Ed’s detector development work has also contributed to measurements of the Milky Way galaxy. The HAWC+ (High-resolution Airborne Wideband Camera+) instrument on the SOFIA (Stratospheric Observatory for Infrared Astronomy) airborne telescope is a polarimeter that uses a focal plane with superconducting sensors to measure the polarization of dust at galactic center in the far infrared band. Similar detector systems will be used in the HR (High Resolution Mid-Infrared Spectrometer) to understand the kinematics of water vapor and oxygen in protoplanetary disks.
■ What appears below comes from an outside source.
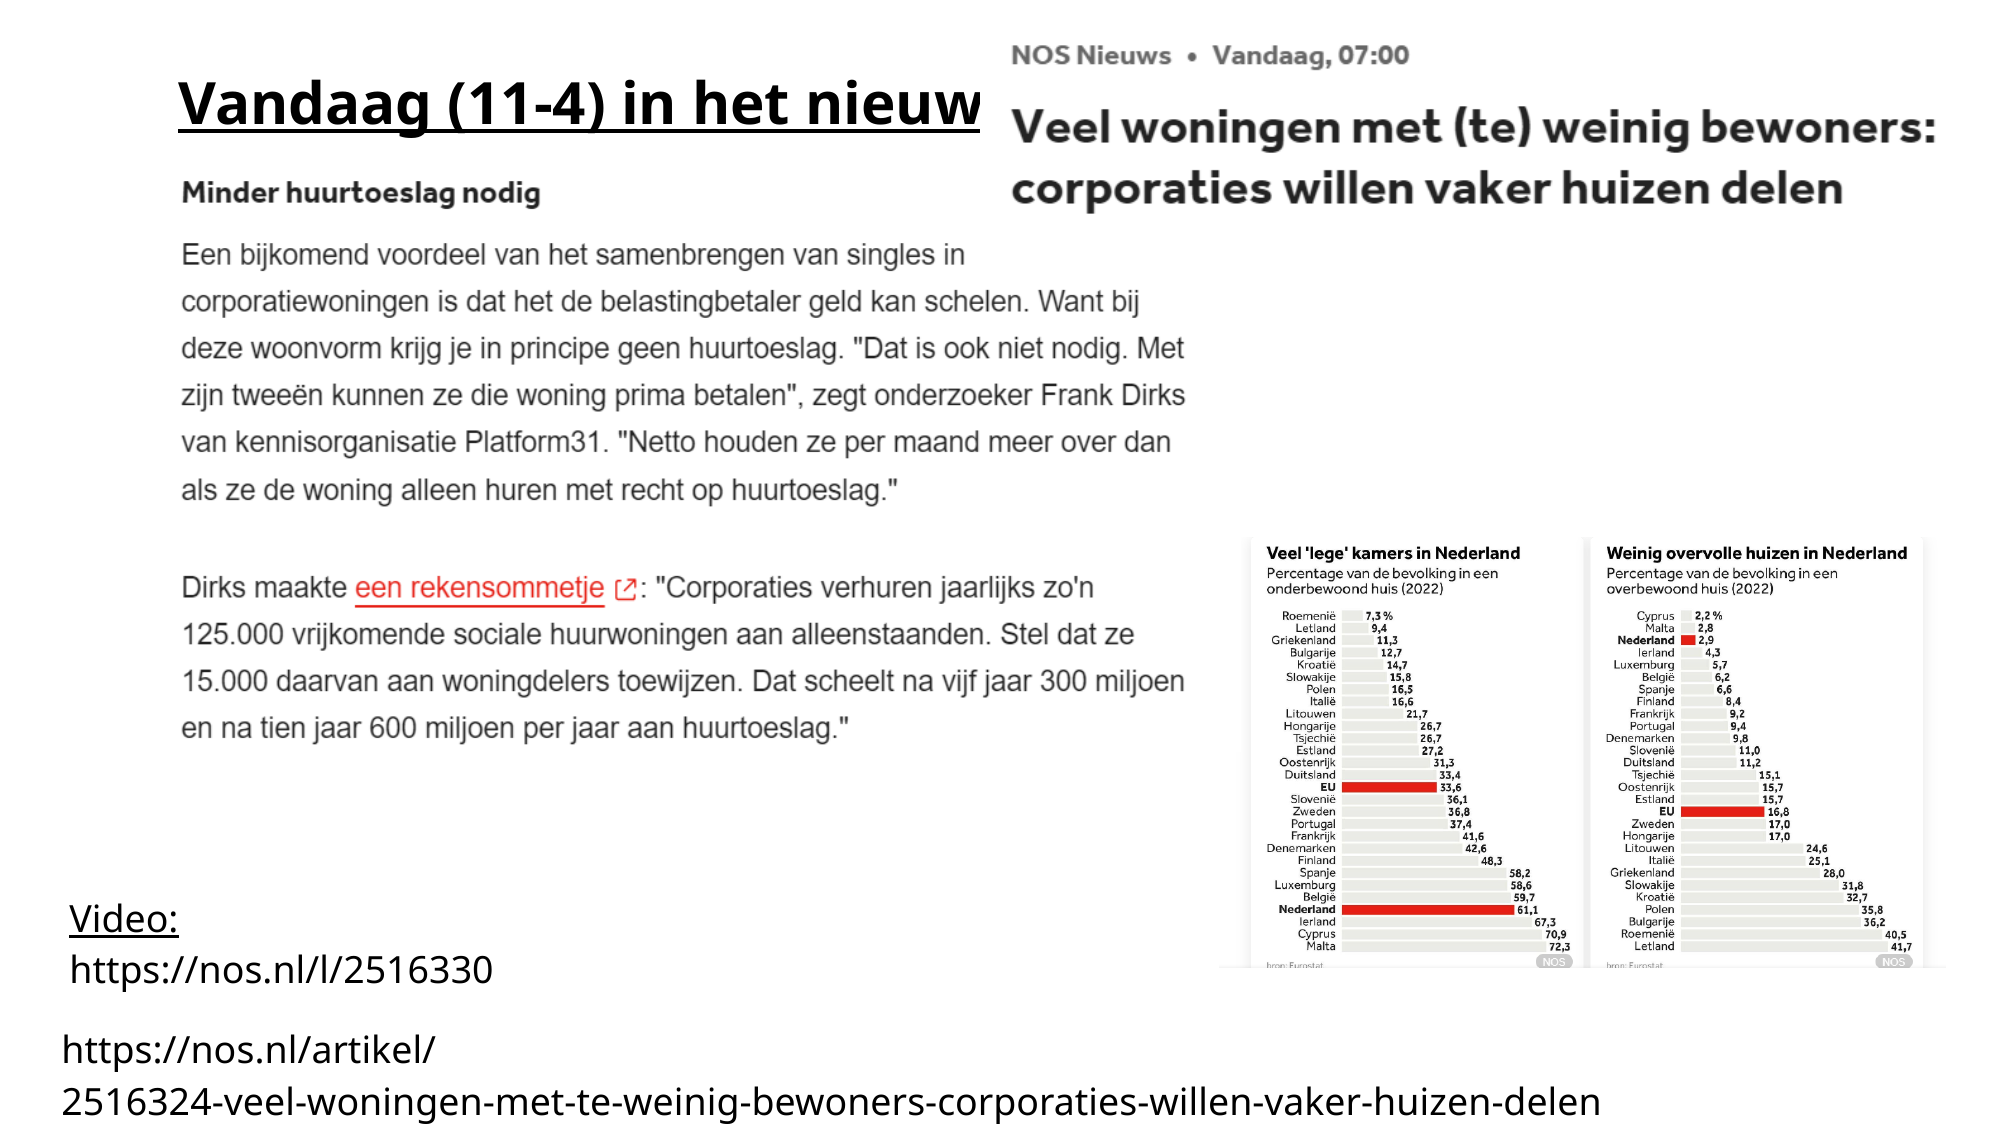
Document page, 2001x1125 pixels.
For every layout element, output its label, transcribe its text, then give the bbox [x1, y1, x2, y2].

Ed concluded his presentation by discussing the WFIRST (Wide Field InfraRed Survey Telescope), a NASA astrophysics flagship mission in development which will measure the expansion history and growth of structure in the universe. This aspect of WFIRST science largely focuses on the period spanning 8 to 11 billion years in the past; however, the system’s imaging capabilities have more general utility for astronomical observations in the infrared by guest observers. WFIRST will look at over 38 million galaxies, covering a field of view 100 times greater than Hubble Space Telescope and with a higher resolution. It will investigate both Dark Energy, the repulsive force that affects the universe expansion speed, and Dark Matter, which is affected by the attractive force of gravity which causes objects to move toward each other. WFIRST, to be launched in late 2025, will also perform a statistical census of exoplanetary systems in the Milky Way galaxy. Dr. Wollack ended his talk by explaining how an adiabatic demagnetization refrigerator attains temperatures below one degree Kelvin, which is the operating temperature required by several of the instruments he designs.